Assigned task:
Which lines in the records below hold the word "residential"? Copy each of them.

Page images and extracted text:

★ ★ ★ ★

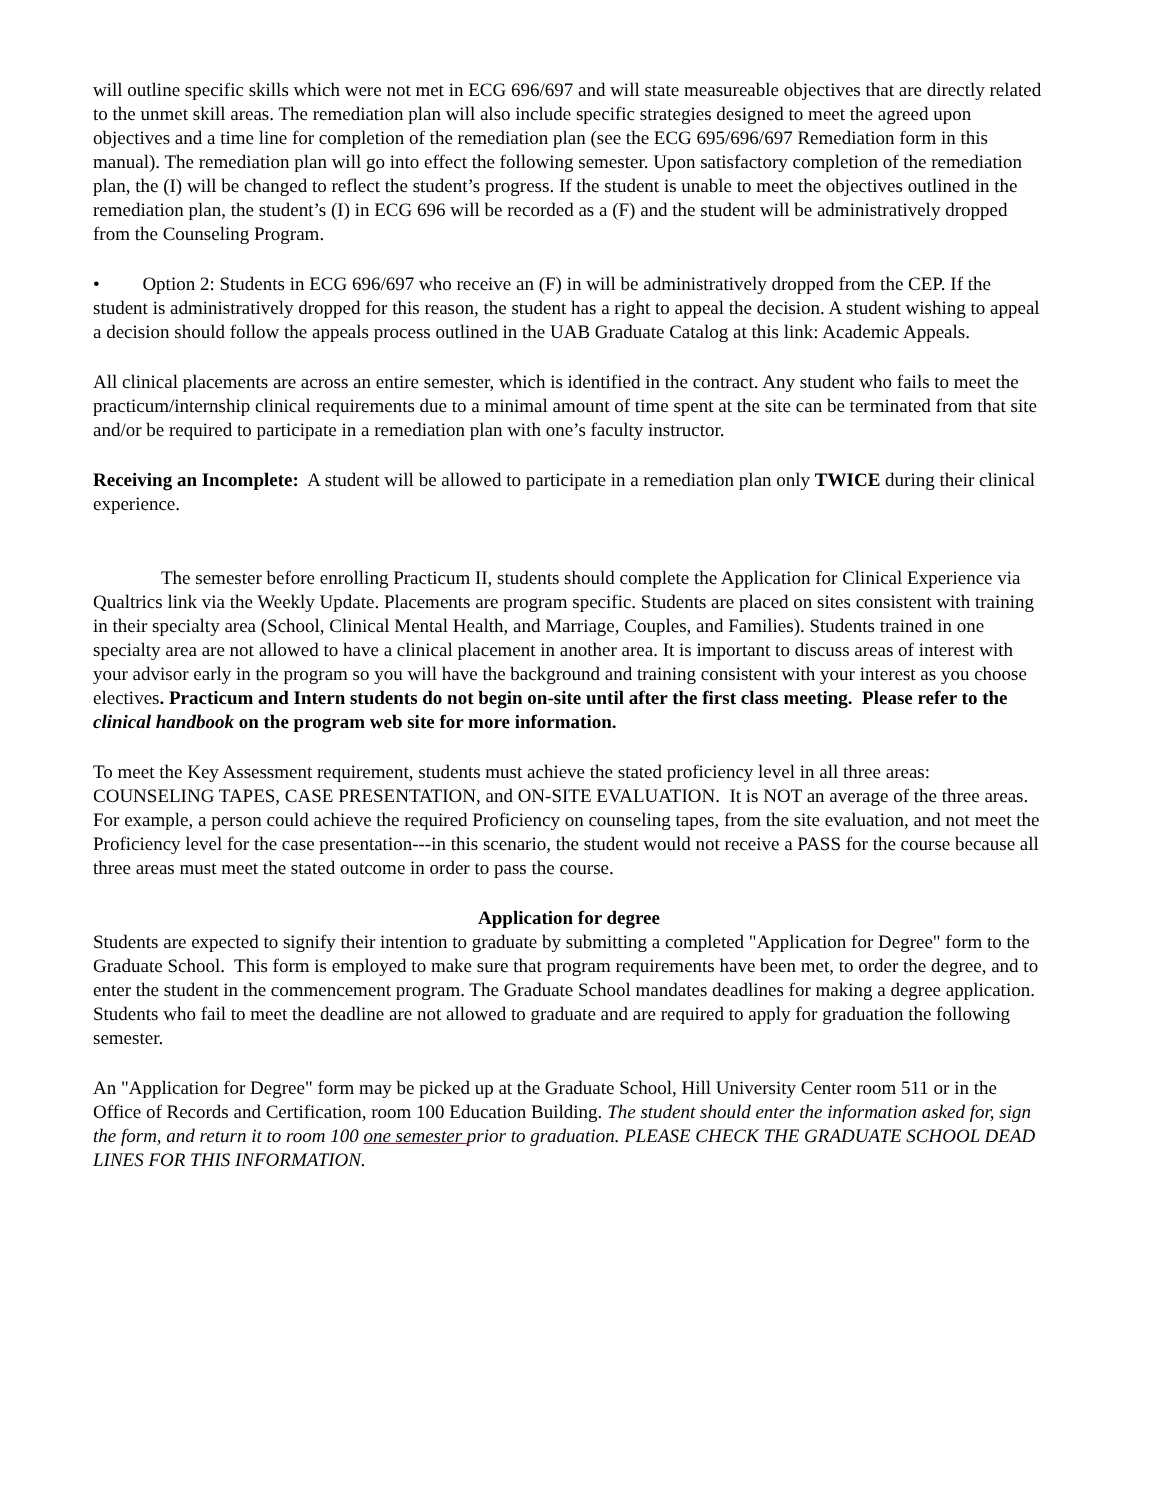will outline specific skills which were not met in ECG 696/697 and will state measureable objectives that are directly related to the unmet skill areas. The remediation plan will also include specific strategies designed to meet the agreed upon objectives and a time line for completion of the remediation plan (see the ECG 695/696/697 Remediation form in this manual). The remediation plan will go into effect the following semester. Upon satisfactory completion of the remediation plan, the (I) will be changed to reflect the student’s progress. If the student is unable to meet the objectives outlined in the remediation plan, the student’s (I) in ECG 696 will be recorded as a (F) and the student will be administratively dropped from the Counseling Program.
• Option 2: Students in ECG 696/697 who receive an (F) in will be administratively dropped from the CEP. If the student is administratively dropped for this reason, the student has a right to appeal the decision. A student wishing to appeal a decision should follow the appeals process outlined in the UAB Graduate Catalog at this link: Academic Appeals.
All clinical placements are across an entire semester, which is identified in the contract. Any student who fails to meet the practicum/internship clinical requirements due to a minimal amount of time spent at the site can be terminated from that site and/or be required to participate in a remediation plan with one’s faculty instructor.
Receiving an Incomplete: A student will be allowed to participate in a remediation plan only TWICE during their clinical experience.
The semester before enrolling Practicum II, students should complete the Application for Clinical Experience via Qualtrics link via the Weekly Update. Placements are program specific. Students are placed on sites consistent with training in their specialty area (School, Clinical Mental Health, and Marriage, Couples, and Families). Students trained in one specialty area are not allowed to have a clinical placement in another area. It is important to discuss areas of interest with your advisor early in the program so you will have the background and training consistent with your interest as you choose electives. Practicum and Intern students do not begin on-site until after the first class meeting. Please refer to the clinical handbook on the program web site for more information.
To meet the Key Assessment requirement, students must achieve the stated proficiency level in all three areas: COUNSELING TAPES, CASE PRESENTATION, and ON-SITE EVALUATION. It is NOT an average of the three areas. For example, a person could achieve the required Proficiency on counseling tapes, from the site evaluation, and not meet the Proficiency level for the case presentation---in this scenario, the student would not receive a PASS for the course because all three areas must meet the stated outcome in order to pass the course.
Application for degree
Students are expected to signify their intention to graduate by submitting a completed "Application for Degree" form to the Graduate School. This form is employed to make sure that program requirements have been met, to order the degree, and to enter the student in the commencement program. The Graduate School mandates deadlines for making a degree application. Students who fail to meet the deadline are not allowed to graduate and are required to apply for graduation the following semester.
An "Application for Degree" form may be picked up at the Graduate School, Hill University Center room 511 or in the Office of Records and Certification, room 100 Education Building. The student should enter the information asked for, sign the form, and return it to room 100 one semester prior to graduation. PLEASE CHECK THE GRADUATE SCHOOL DEAD LINES FOR THIS INFORMATION.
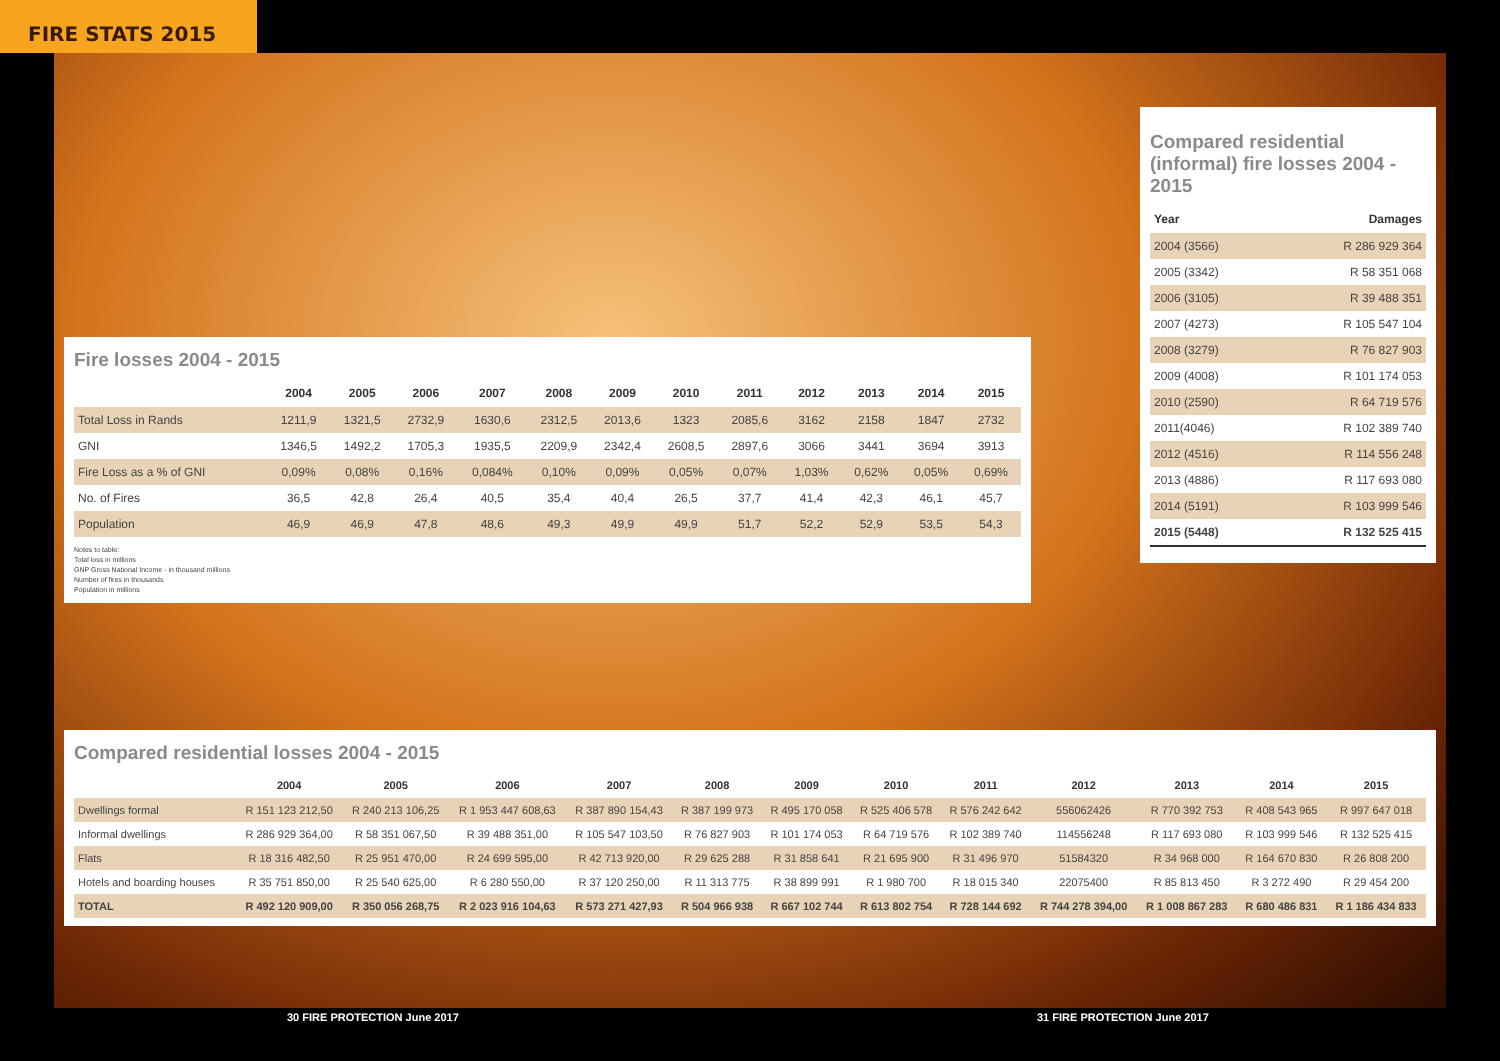FIRE STATS 2015
Fire losses 2004 - 2015
| | 2004 | 2005 | 2006 | 2007 | 2008 | 2009 | 2010 | 2011 | 2012 | 2013 | 2014 | 2015 |
| --- | --- | --- | --- | --- | --- | --- | --- | --- | --- | --- | --- | --- |
| Total Loss in Rands | 1211,9 | 1321,5 | 2732,9 | 1630,6 | 2312,5 | 2013,6 | 1323 | 2085,6 | 3162 | 2158 | 1847 | 2732 |
| GNI | 1346,5 | 1492,2 | 1705,3 | 1935,5 | 2209,9 | 2342,4 | 2608,5 | 2897,6 | 3066 | 3441 | 3694 | 3913 |
| Fire Loss as a % of GNI | 0,09% | 0,08% | 0,16% | 0,084% | 0,10% | 0,09% | 0,05% | 0,07% | 1,03% | 0,62% | 0,05% | 0,69% |
| No. of Fires | 36,5 | 42,8 | 26,4 | 40,5 | 35,4 | 40,4 | 26,5 | 37,7 | 41,4 | 42,3 | 46,1 | 45,7 |
| Population | 46,9 | 46,9 | 47,8 | 48,6 | 49,3 | 49,9 | 49,9 | 51,7 | 52,2 | 52,9 | 53,5 | 54,3 |
Notes to table:
Total loss in millions
GNP Gross National Income - in thousand millions
Number of fires in thousands
Population in millions
Compared residential (informal) fire losses 2004 - 2015
| Year | Damages |
| --- | --- |
| 2004 (3566) | R 286 929 364 |
| 2005 (3342) | R 58 351 068 |
| 2006 (3105) | R 39 488 351 |
| 2007 (4273) | R 105 547 104 |
| 2008 (3279) | R 76 827 903 |
| 2009 (4008) | R 101 174 053 |
| 2010 (2590) | R 64 719 576 |
| 2011(4046) | R 102 389 740 |
| 2012 (4516) | R 114 556 248 |
| 2013 (4886) | R 117 693 080 |
| 2014 (5191) | R 103 999 546 |
| 2015 (5448) | R 132 525 415 |
Compared residential losses 2004 - 2015
| | 2004 | 2005 | 2006 | 2007 | 2008 | 2009 | 2010 | 2011 | 2012 | 2013 | 2014 | 2015 |
| --- | --- | --- | --- | --- | --- | --- | --- | --- | --- | --- | --- | --- |
| Dwellings formal | R 151 123 212,50 | R 240 213 106,25 | R 1 953 447 608,63 | R 387 890 154,43 | R 387 199 973 | R 495 170 058 | R 525 406 578 | R 576 242 642 | 556062426 | R 770 392 753 | R 408 543 965 | R 997 647 018 |
| Informal dwellings | R 286 929 364,00 | R 58 351 067,50 | R 39 488 351,00 | R 105 547 103,50 | R 76 827 903 | R 101 174 053 | R 64 719 576 | R 102 389 740 | 114556248 | R 117 693 080 | R 103 999 546 | R 132 525 415 |
| Flats | R 18 316 482,50 | R 25 951 470,00 | R 24 699 595,00 | R 42 713 920,00 | R 29 625 288 | R 31 858 641 | R 21 695 900 | R 31 496 970 | 51584320 | R 34 968 000 | R 164 670 830 | R 26 808 200 |
| Hotels and boarding houses | R 35 751 850,00 | R 25 540 625,00 | R 6 280 550,00 | R 37 120 250,00 | R 11 313 775 | R 38 899 991 | R 1 980 700 | R 18 015 340 | 22075400 | R 85 813 450 | R 3 272 490 | R 29 454 200 |
| TOTAL | R 492 120 909,00 | R 350 056 268,75 | R 2 023 916 104,63 | R 573 271 427,93 | R 504 966 938 | R 667 102 744 | R 613 802 754 | R 728 144 692 | R 744 278 394,00 | R 1 008 867 283 | R 680 486 831 | R 1 186 434 833 |
30 FIRE PROTECTION June 2017 31 FIRE PROTECTION June 2017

★ ★ ★ ★

Written solution:
Compared residential (informal) fire losses 2004 - 2015
Compared residential losses 2004 - 2015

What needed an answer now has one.